MLP model whose trunk uses a mixture-of-experts layer.

MoELayer

MoELayer(input_size: int, output_size: int, num_experts: int = 4, k: int = 2, bias_update_speed: float = 0.001)

Bases: Module

Mixture-of-experts layer with sigmoid top-k routing.

Uses unbiased sigmoid gate values for expert weighting and adds a learned bias to routing logits for load balancing. Bias corrections are accumulated in :attr:bias_updates and applied externally (e.g. by :class:~lav2.runner.rsl_rl.algorithms.moe.PPOMoE).

Initialize experts, gate network, and load-balancing bias.

Methods:

Name Description
forward

Compute routed expert outputs.

forward

forward(x: Tensor) -> torch.Tensor

Compute routed expert outputs.

MoEMLPModel

MoEMLPModel(obs, obs_groups, obs_set, output_dim, hidden_dims=(64, 64), activation='elu', obs_normalization=False, distribution_cfg=None, num_experts: int = 4, k: int = 2)

Bases: MLPModel

MLP model whose trunk uses a mixture-of-experts layer.
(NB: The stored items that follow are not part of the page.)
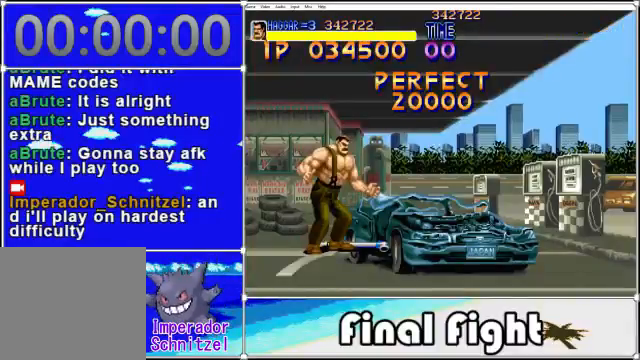
{"buttons": [], "events": []}
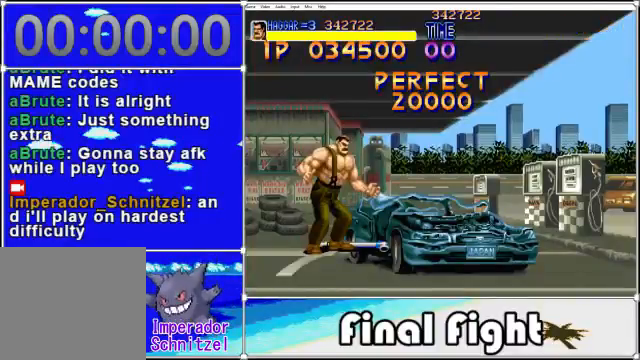
{"buttons": [], "events": []}
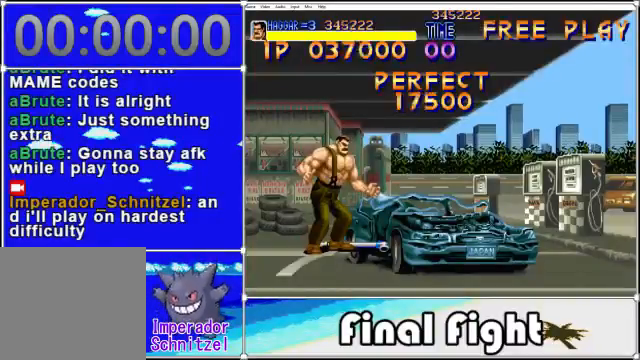
{"buttons": [], "events": []}
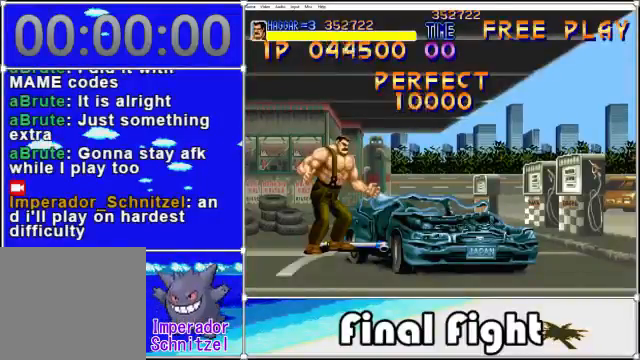
{"buttons": [], "events": [[160, "X", "down"], [280, "X", "up"]]}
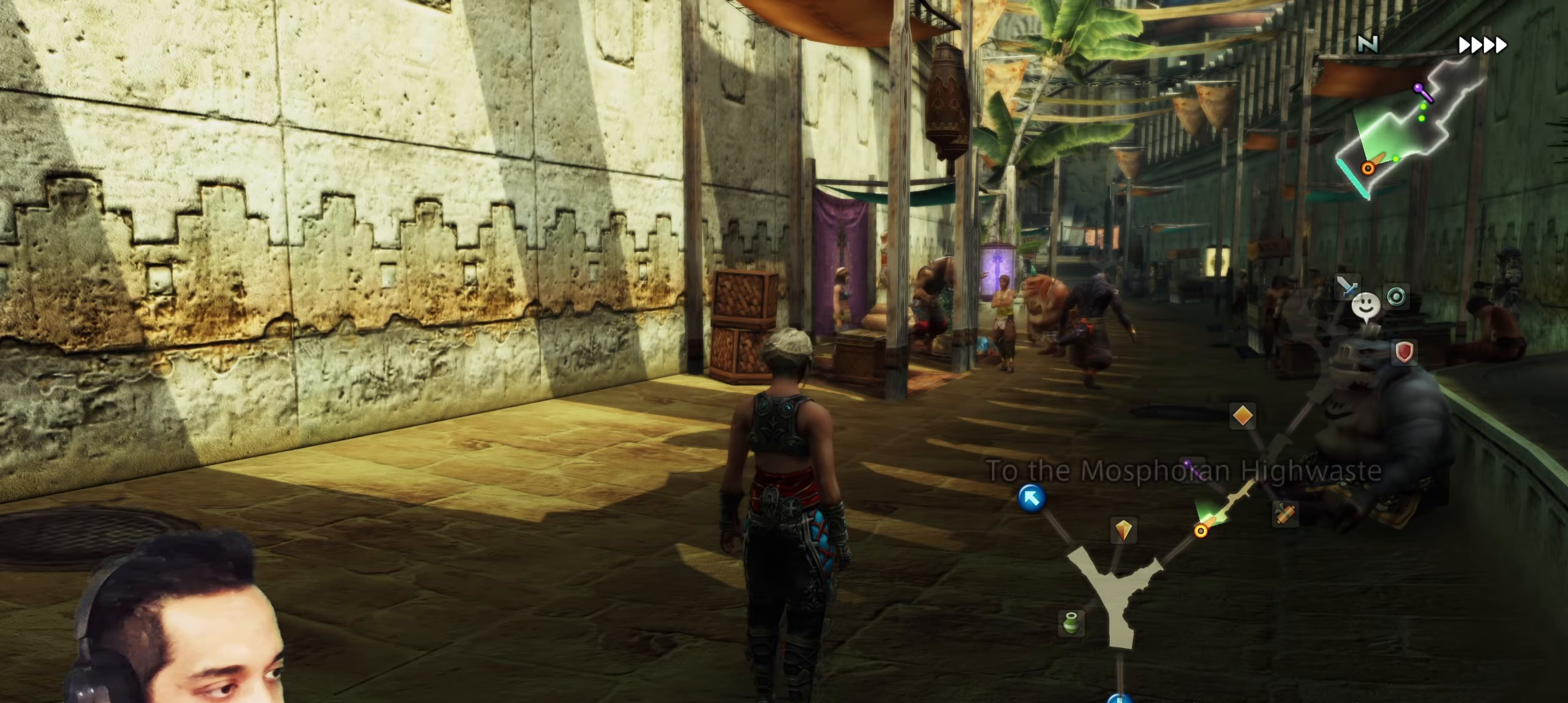
Gameplay with a controller (PlayStation layout); each line is a JSON object with the inputs held at the frame after it. "events" lists button and stick changes between this image and that frame as [ms after this image, input, new state], when the widget could be followed in between. Not read: L3 R3.
{"buttons": [], "left_stick": "center", "right_stick": "right", "events": [[433, "right_stick", "right"]]}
The architecture mirrors the skrl counterpart: Linear → Act → MoELayer → Act → Linear(head).

Parameters:

Name Type Description Default

num_experts

int

Number of experts in the MoE layer.

4

k

int

Number of experts routed to per token (top-k).

2

Build the MoE-enhanced trunk and distribution head.